GIVEN PASSAGE:
────────────────────────────────────────

Aleksey Scherbak's Remembrance Day (translated by Rory Mullarkey) is set in modern Latvia, and pits husband against wife, daughter against father, Latvian against Russian and ambition against action, all in the name of who did what to whom and why a yawning three score years and ten ago. As explained (rather late in the play for those perhaps not entirely au fait with Baltic history), little Latvia was during World War II, and not for the first time, a political football kicked about between warring imperial powers - firstly under the Nazi jackboot, then under the Russian hammer. Such history lives and breathes even today, with few Baltic ethnic Germans left in the region, but half a million ethnic Russians amongst the nation's two million population and Russian language and culture all around.

In adjacent flats, old soldiers and Nazi collaborators Valdis (Ewan Hooper) and Paulis (Sam Kelly) bicker over whether it is right, even now, to hate the Russians; while next door, teenage firebrand Anya (Ruby Bentall) has the same argument with her father (Michael Nardone) over whether it is right to hate the Nazis (specifically, Latvians like Valdis and Paulis who fought alongside Nazis). On one set, lit alternatively for the two flats in which most of the action takes place, Anya and Valdis, though at different ends of the political, age and gender spectrums, are revealed as similarly imprisoned in a set of attitudes impervious to change and ultimately, inevitably, leading to their own demises, the one through stress-induced coronary, the other through a destructive act of violence. Between them range the other characters, all of whom understand the extremists and sympathise with one or other to some extent, but these men and women are less hung up on the past, more interested in a future free of parochial squabbling (Lyosha, Anya's brother) or in personal political advancement (Boris, Anya's lover).

────────────────────────────────────────

GIVEN ENTRIES:
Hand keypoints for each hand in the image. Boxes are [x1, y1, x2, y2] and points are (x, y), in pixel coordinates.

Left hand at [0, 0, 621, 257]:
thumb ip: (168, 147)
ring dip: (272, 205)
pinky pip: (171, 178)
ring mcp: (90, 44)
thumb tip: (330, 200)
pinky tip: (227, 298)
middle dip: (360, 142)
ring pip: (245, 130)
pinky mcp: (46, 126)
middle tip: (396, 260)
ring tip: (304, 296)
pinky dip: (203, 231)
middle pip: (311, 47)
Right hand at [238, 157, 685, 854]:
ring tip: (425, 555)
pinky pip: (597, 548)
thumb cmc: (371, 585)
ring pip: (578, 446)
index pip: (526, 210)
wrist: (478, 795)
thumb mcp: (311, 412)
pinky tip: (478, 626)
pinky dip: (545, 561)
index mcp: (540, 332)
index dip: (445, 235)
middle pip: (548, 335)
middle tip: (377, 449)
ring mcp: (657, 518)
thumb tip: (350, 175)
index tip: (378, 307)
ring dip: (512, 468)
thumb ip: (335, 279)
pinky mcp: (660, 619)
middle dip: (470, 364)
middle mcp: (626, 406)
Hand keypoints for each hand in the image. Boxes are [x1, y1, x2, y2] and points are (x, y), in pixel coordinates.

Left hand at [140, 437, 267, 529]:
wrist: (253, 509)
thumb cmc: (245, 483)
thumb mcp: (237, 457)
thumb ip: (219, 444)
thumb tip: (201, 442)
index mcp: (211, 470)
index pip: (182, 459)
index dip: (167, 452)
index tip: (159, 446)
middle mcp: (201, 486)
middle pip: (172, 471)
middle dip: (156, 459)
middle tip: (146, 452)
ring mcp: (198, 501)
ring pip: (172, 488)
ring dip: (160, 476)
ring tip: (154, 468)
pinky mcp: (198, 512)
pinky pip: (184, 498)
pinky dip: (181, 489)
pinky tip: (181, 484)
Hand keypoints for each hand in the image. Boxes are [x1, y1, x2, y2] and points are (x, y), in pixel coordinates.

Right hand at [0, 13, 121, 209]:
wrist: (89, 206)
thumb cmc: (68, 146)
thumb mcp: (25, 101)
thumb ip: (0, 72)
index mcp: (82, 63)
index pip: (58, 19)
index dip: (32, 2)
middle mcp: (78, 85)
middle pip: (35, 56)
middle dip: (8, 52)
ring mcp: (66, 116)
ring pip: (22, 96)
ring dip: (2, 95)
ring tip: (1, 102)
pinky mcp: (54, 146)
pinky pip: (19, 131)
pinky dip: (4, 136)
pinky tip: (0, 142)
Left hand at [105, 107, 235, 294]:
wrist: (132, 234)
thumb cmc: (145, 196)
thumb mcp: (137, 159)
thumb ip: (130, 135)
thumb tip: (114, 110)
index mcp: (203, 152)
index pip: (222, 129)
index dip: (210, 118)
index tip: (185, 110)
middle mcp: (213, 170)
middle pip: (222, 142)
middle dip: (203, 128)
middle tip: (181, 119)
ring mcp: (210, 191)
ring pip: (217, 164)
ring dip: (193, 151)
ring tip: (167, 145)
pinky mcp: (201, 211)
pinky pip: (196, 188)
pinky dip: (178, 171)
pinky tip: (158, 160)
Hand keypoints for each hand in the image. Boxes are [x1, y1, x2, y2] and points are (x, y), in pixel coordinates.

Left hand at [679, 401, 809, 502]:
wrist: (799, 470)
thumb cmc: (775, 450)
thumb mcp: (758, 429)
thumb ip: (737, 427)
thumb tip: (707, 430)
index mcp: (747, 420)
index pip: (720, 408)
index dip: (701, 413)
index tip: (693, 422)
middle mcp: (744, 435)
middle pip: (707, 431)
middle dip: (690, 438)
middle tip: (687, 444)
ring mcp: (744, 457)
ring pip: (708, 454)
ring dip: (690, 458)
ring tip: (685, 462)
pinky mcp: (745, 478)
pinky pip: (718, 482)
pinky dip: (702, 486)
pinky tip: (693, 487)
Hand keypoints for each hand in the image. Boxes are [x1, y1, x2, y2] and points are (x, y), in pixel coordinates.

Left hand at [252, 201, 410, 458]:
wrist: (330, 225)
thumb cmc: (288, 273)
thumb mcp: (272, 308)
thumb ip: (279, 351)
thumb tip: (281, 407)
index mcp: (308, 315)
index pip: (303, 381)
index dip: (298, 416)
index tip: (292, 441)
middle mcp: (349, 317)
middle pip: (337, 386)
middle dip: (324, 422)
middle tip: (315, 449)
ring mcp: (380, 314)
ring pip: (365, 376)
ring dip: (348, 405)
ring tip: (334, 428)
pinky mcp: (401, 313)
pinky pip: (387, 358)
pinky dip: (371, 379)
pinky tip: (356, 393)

────────────────────────────────────────

WORK INSTRUCTIONS:
[a] Please answer these questions about the Remembrance Day review, one line each:
(i) Who translated the play?
(ii) How many ethnic Russians does the review say live in Latvia?
(iii) Which actor plays Anya's father?
[b] Write the next part of the Remembrance Day review, picking up after its final sentence.

ANSWER SECTION:
[a]
(i) Rory Mullarkey
(ii) Half a million, out of a population of two million
(iii) Michael Nardone

[b]
Scherbak's script occasionally falls into speechifying, rather than conversation, and he is lucky that Hooper and Kelly are such old pros that they can squeeze plenty of laughs out of the old collaborating curmudgeons' reminisences, because the play needs some light amidst all that shade cast over its 90 minutes of intense arguing. Michael Longhurst's direction requires a lot of lights going on and off and doors being opened and closed, but the key questions do come through as Scherbak intended. As for the answers? Well, there's precious little illumination on that score, as the lights go up one last time on the theatre as a whole.

 

Remembrance Day is at The Royal Court Jerwood Theatre Upstairs until 16 April 2011.